Thanksgiving Day was the first big gathering of the year for our family, to take place at my husband’s uncle’s house. My daughter was so looking forward to it (she blogged about it here). Meanwhile, I lay awake early that morning, thoughts churning at high speed, running down the mental list of all the work I could be doing (freelance work, housework, Christmas plotting and planning, making written lists and checking them twice) instead of socializing. But even I realized this was a ridiculous attitude. God made us with a need to rest, after all. It wouldn’t hurt me to take a day off—I might even enjoy it!
I turned in my Bible to my devotional passage for the day, Hebrews 13:15.
“By him therefore let us offer the sacrifice of praise to God continually, that is, the fruit of our lips giving thanks to his name.”
I took a deep breath and felt my heart softening. Here it was, Thanksgiving Day, and I was starting the morning with griping rather than praise. After that reality check, I spent some time reflecting on the multitude of blessings in my life, including God’s unfailing mercy and grace toward me, despite my party-pooper attitude and other failings.
Something occurred to me as I read other passages about thankfulness and praise: why did God call it a sacrifice of praise? Perhaps because it can be outside the norm to just praise him. After all, it’s natural to come before him with our needs and hurts, but praising him, especially during difficult times, can take some work, some extra meditation and time, to examine the depth of his love and goodness, to consider how his guiding hand has been apparent along the path of our lives, and tell him how much we love him for it.

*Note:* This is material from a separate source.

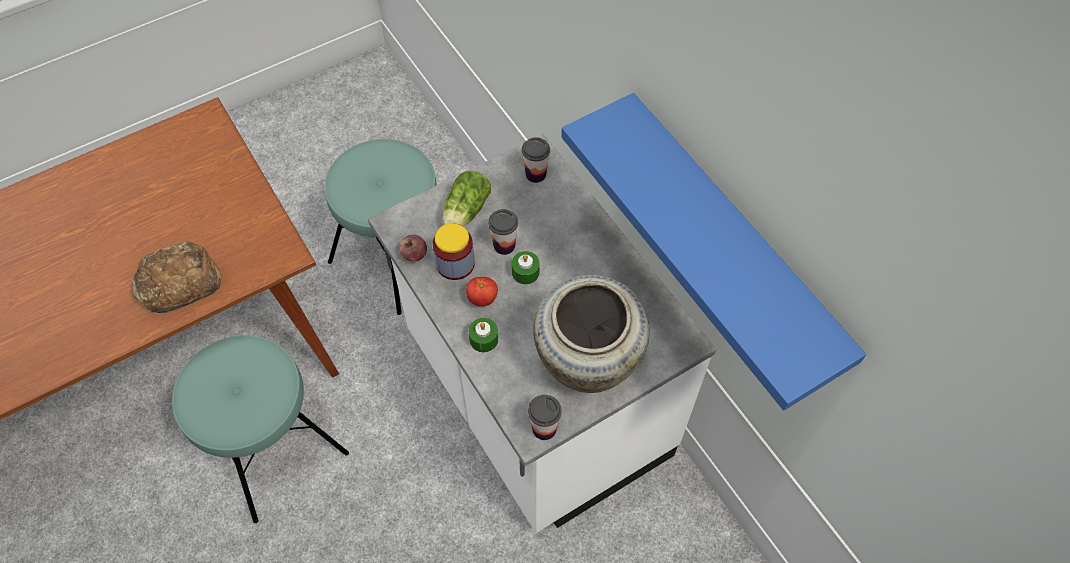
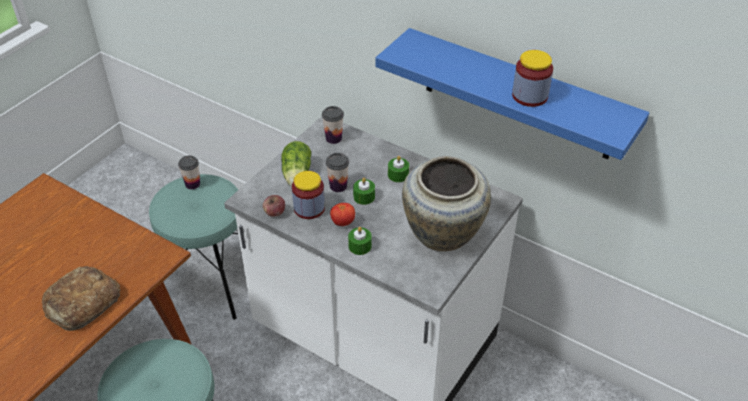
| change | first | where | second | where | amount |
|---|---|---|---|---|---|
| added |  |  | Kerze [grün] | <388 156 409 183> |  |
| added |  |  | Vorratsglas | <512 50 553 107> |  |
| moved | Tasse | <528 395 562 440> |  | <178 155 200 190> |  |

It seems that the writer of Psalm 136 desired to do just that. Each verse begins with some great deed or attribute of God as related to the Israelites and concludes with the phrase, “for his mercy endureth forever.” The final verse of the chapter says,
“O give thanks unto the God of heaven: for his mercy endureth for ever.”
Throughout their history, God’s mercy never failed the fickle Israelites, and it will never fail us. For that alone, he deserves bucketsful of praise and thanksgiving, in the midst of all the small stuff we sweat about every day. For me, that might be a holiday party (though I had a wonderful time at our family Thanksgiving get-together, by the way). What is it for you? I’d love to hear from you.